## Assignment
Your task is to filter the entries and copy every line containing the string "pieces".

## Spatial grounding data
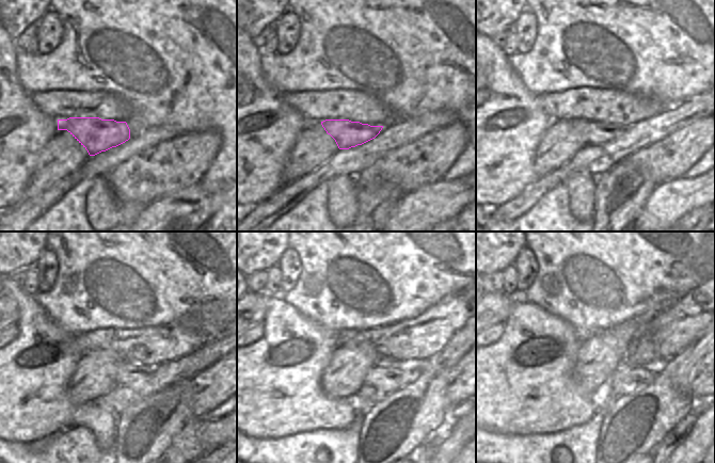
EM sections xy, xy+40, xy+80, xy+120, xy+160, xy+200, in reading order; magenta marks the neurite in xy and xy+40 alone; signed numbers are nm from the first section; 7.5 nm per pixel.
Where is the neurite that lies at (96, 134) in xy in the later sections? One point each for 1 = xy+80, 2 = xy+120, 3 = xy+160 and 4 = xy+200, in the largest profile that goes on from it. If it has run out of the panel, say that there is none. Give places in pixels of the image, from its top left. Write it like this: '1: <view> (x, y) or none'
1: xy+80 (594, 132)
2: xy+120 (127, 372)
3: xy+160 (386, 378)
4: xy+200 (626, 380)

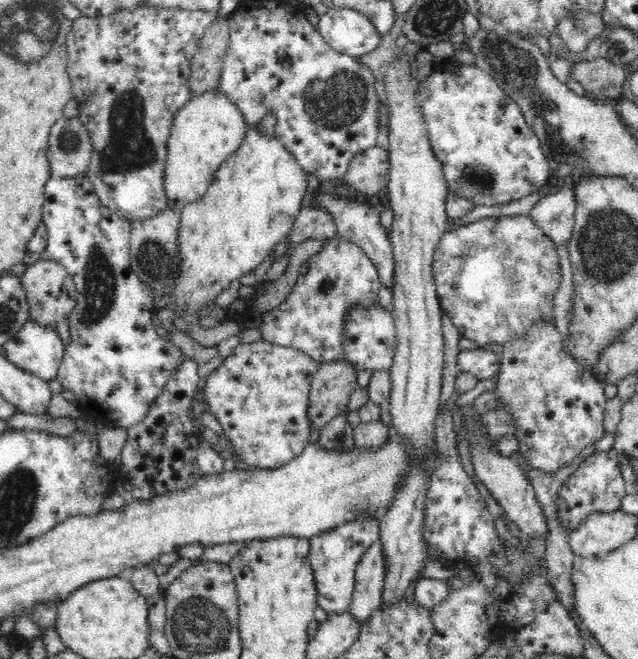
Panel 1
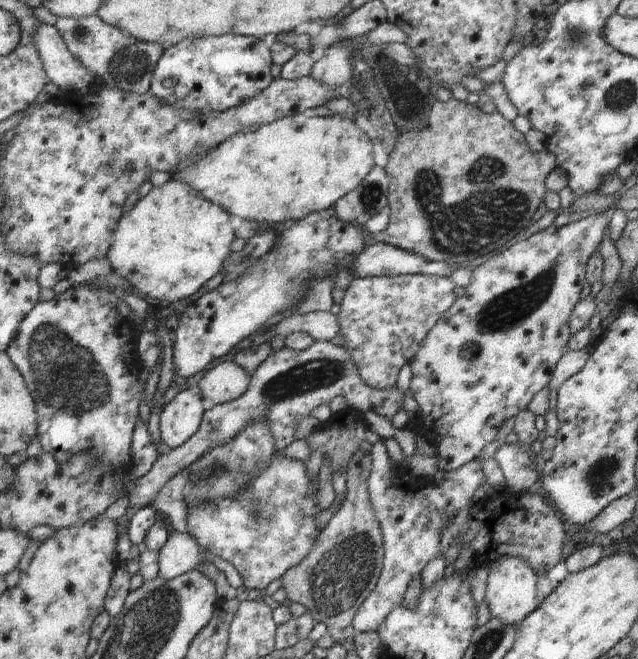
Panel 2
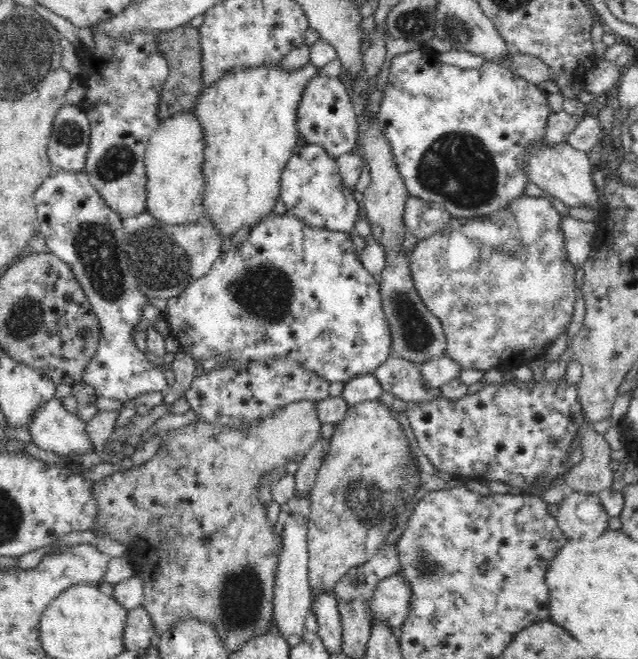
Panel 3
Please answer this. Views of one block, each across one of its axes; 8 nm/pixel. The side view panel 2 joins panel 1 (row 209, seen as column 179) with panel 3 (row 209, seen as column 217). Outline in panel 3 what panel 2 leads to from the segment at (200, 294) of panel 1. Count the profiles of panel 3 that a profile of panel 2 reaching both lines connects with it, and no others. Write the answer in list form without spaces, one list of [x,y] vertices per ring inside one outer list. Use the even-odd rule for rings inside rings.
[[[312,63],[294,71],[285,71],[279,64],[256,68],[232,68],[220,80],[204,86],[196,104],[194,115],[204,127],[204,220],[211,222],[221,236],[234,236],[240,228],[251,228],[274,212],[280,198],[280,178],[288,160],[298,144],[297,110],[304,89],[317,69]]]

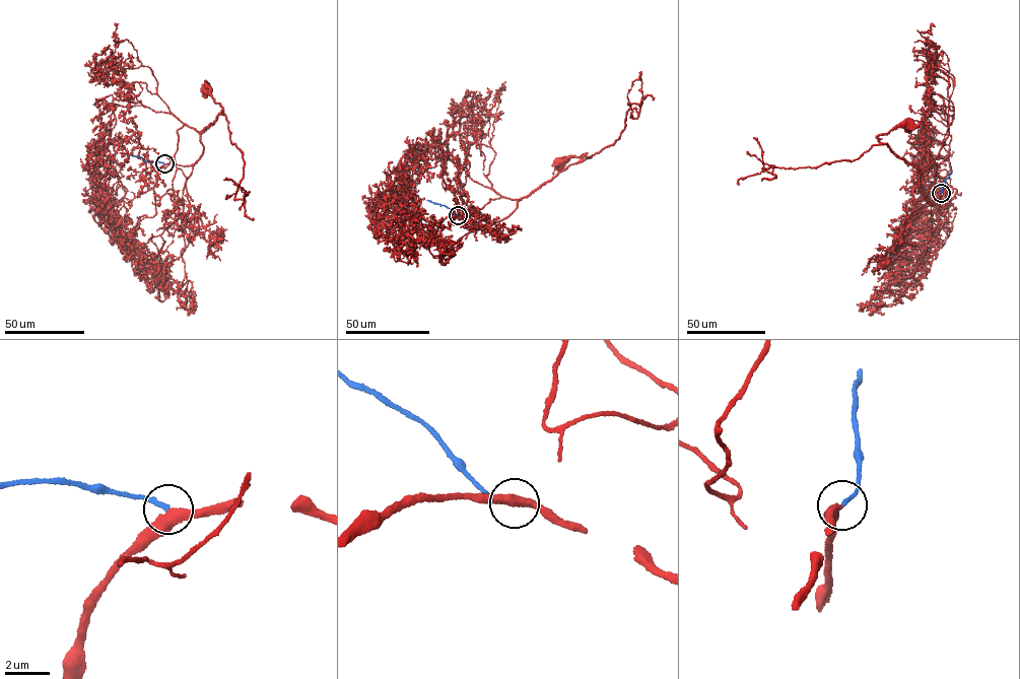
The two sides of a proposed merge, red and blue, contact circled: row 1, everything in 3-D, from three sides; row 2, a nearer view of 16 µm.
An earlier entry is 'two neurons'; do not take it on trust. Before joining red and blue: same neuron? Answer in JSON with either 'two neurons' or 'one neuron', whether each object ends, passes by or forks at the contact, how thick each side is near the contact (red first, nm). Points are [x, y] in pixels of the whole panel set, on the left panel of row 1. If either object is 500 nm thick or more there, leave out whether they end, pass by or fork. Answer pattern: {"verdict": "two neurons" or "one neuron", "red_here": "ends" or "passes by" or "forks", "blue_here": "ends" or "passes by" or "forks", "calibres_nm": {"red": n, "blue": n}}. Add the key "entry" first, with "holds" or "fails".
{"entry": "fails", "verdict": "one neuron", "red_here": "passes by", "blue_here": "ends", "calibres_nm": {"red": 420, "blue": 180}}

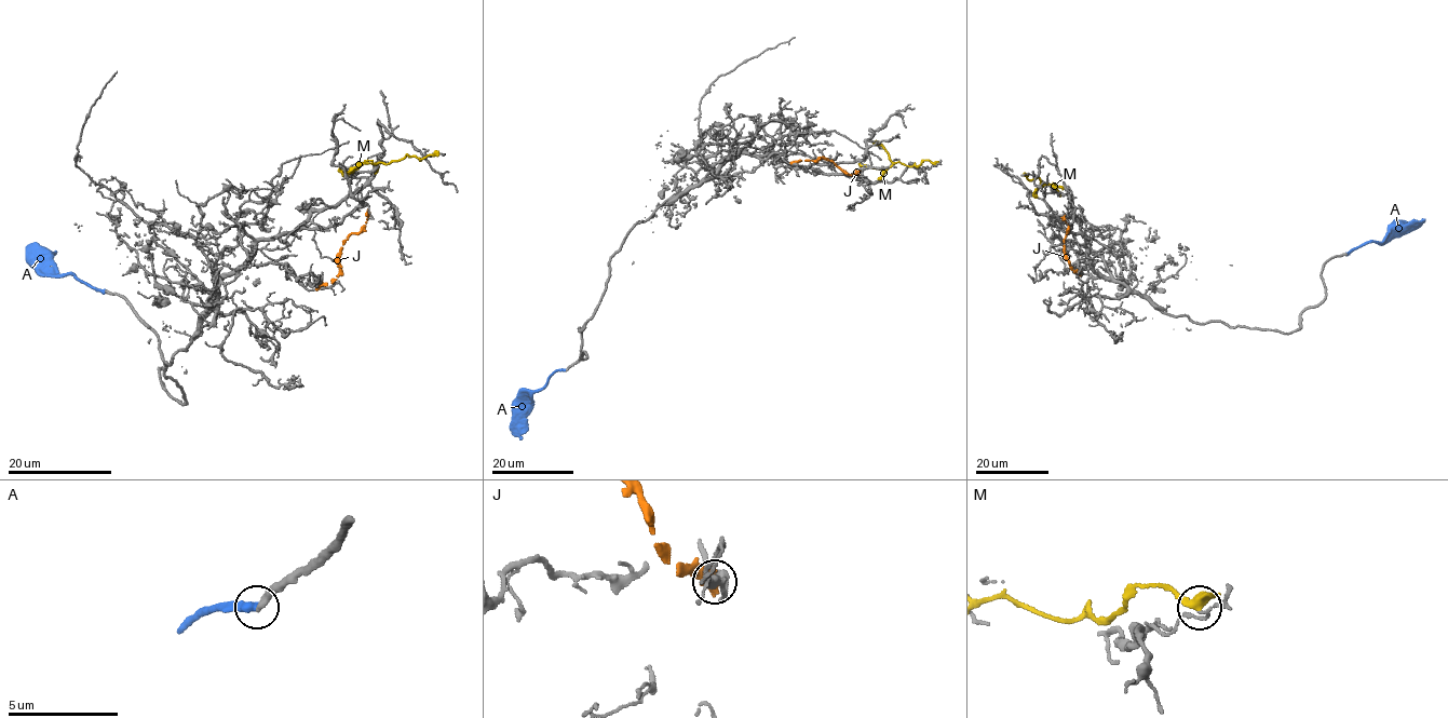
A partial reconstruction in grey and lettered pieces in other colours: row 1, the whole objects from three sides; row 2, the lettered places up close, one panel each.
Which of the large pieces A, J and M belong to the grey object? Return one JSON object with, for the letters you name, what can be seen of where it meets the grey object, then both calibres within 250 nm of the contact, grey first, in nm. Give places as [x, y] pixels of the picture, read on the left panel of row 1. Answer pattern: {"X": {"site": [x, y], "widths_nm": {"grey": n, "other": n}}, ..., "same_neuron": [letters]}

## Output of the task
A partial reconstruction in grey and lettered pieces in other colours: row 1, the whole objects from three sides; row 2, the lettered places up close, one panel each.
Which of the large pieces A, J and M belong to the grey object? Return one JSON object with, for the letters you name, what can be seen of where it meets the grey object, then both calibres within 250 nm of the contact, grey first, in nm. Give places as [x, y] pixels of the picture, read on the left panel of row 1. Answer pattern: {"X": {"site": [x, y], "widths_nm": {"grey": n, "other": n}}, ..., "same_neuron": [letters]}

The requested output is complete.